[PATCH v2 5/6] gdb, infrun: fix silent inferior switch in do_target_wait()
Andrew Burgess
aburgess@redhat.com
Wed Oct 23 11:52:04 GMT 2024
"Metzger, Markus T" <markus.t.metzger@intel.com> writes:
> Hello Andrew,
>
>>> In do_target_wait(), we iterate over inferiors and call
>>> do_target_wait_1(), which eventually calls target_wait() per inferior.
>>> Each time, we wait for minus_one_ptid.
>>
>>Could you expand on this a little more please as I don't understand what
>>you are telling me, and I can't align this explanation with the code.
>
> This used to be minus_one_ptid until you changed it (back) to wait_ptid in
> 07505b613a0605ef42a004364ab8ccb70fd3c8eb.
>
> There is a single call of that function that passes minus_one_ptid outside
> of condition evaluation:
>
> /* If the thread is in the middle of the condition evaluation, wait for
> an event from the current thread. Otherwise, wait for an event from
> any thread. */
> ptid_t waiton_ptid = in_cond_eval ? inferior_ptid : minus_one_ptid;
>
> if (!do_target_wait (waiton_ptid, &ecs, TARGET_WNOHANG))
> {
> infrun_debug_printf ("do_target_wait returned no event");
> disable_commit_resumed.reset_and_commit ();
> return;
> }
>
>>So it's not clear to me what you mean when you say 'Each time, we wait
>>for minus_one_ptid'. Maybe you mean elsewhere in GDB?
>
> I should say 'outside of condition evaluation, we wait for minus_one_ptid'.
>
>
>>> In some cases, e.g. gdb.threads/detach-step-over.exp, we ask to wait for
>>> one inferior, and get an event from a different inferior back without
>>> noticing the inferior switch.
>>
>>The way you mention detach-step-over.exp it seems like you think GDB is
>>doing something wrong. But the test fully passes for me without this
>>patch, and you don't adjust the expected output. So I'm guessing that
>>nothing changes for that test. But that seems at odds with the say you
>>mention the test; my reading of the above is that GDB is doing something
>>wrong. Could you clarify what's going on please.
>
> It is definitely wrong to go through all the effort of randomly selecting an inferior
> and then iterating over inferiors one-by-one if we then allow switching to a different
> inferior in the actual wait call.
>
>
>>I see that without this patch you do get some failures in the next patch
>>of this series, and my next job is to debug those failures in order to
>>understand this patch more...
>
> The next patch organizes the replay/record state per inferior. A single target
> may have inferiors that are currently recording and inferiors that are currently
> replaying. We need to wait for individual inferiors since they are handled by
> different target methods: the replaying ones are handled by record targets and
> the recording ones are handled by the target beneath the record target.
>
> We could handle this in the record target by splitting forwarding the request
> for some threads and handling it itself for others.
>
> Since the infrun do_target_wait() code obviously intends to do the wait per
> inferior and just forgets to adjust the wait focus to one inferior, fixing that
> seemed to be the better approach to me.

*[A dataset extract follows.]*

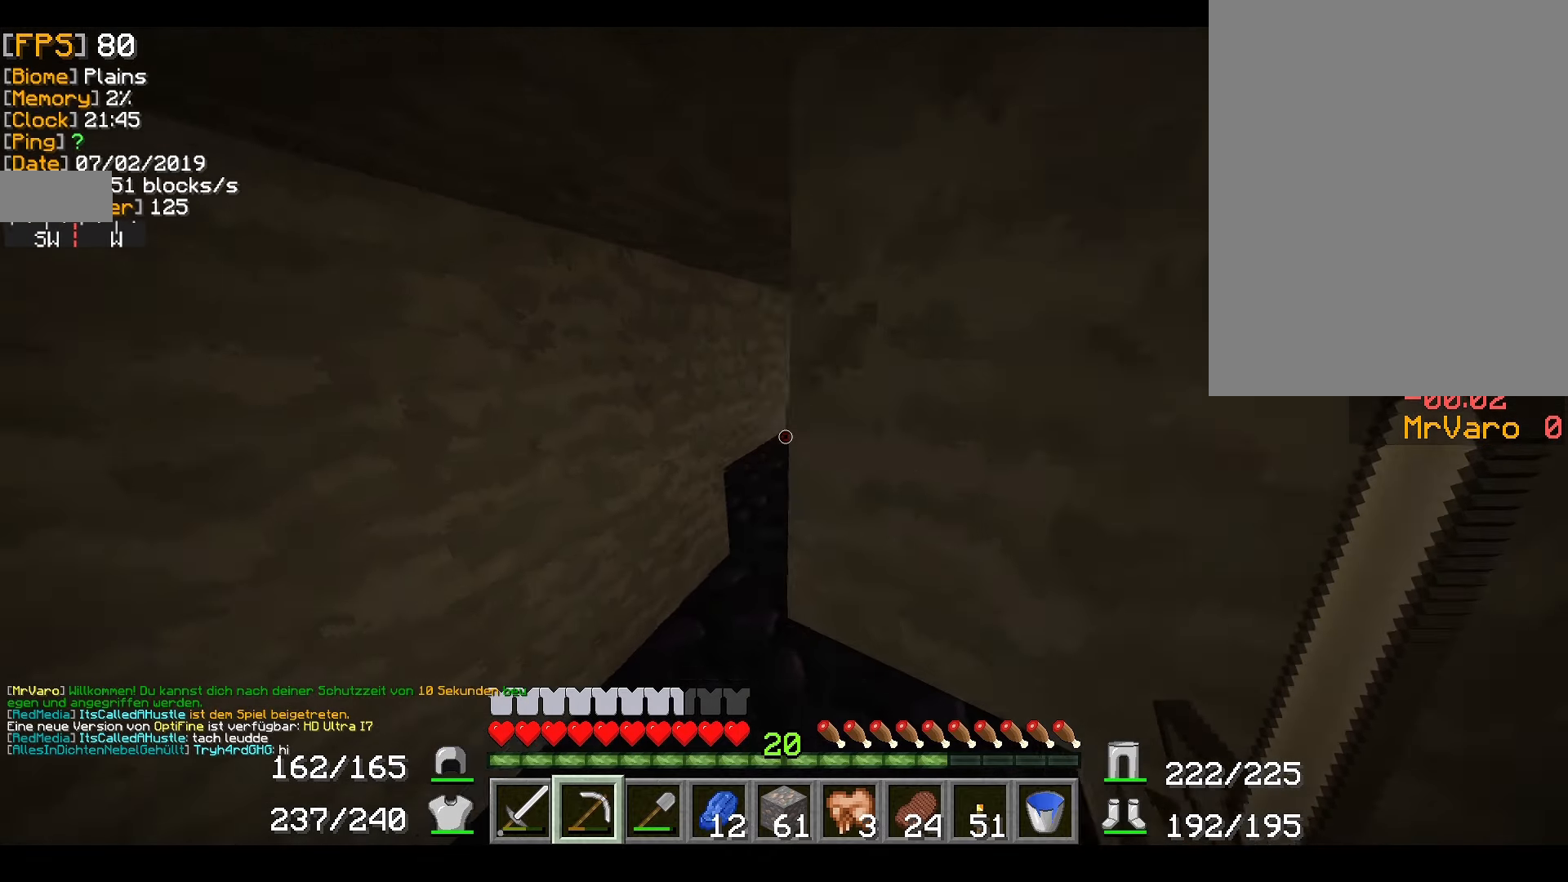
{"keys": ["a", "w"], "mouse": [], "events": []}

I agree with you. But I do have one concern. As part of the next
commit I think you should add:
gdb_assert (ptid != minus_one_ptid);
to the start of `record_btrace_target::wait`. For the reasons you
explain, this function can't currently wait on all inferiors, if one
inferior requires handling in record_btrace_target while another
inferior requires handling in the target beneath.
Which leads to my concern. With that assert in place we are, I claim,
making the promise that target_ops::wait() will _never_ be called with
minus_one_ptid, but this code:
/* Make sure we're not widening WAIT_PTID. */
if (!ptid.matches (wait_ptid)
/* Targets that cannot async will be asked for a blocking wait.
Blocking wait does not work inferior-by-inferior if the target
provides more than one inferior. Fall back to waiting for
WAIT_PTID in that case. */
|| !target_can_async_p () || ((options & TARGET_WNOHANG) == 0)
/* FIXME: I don't see why we should have inferiors with zero pid,
which indicates that the respective ptid is not a process.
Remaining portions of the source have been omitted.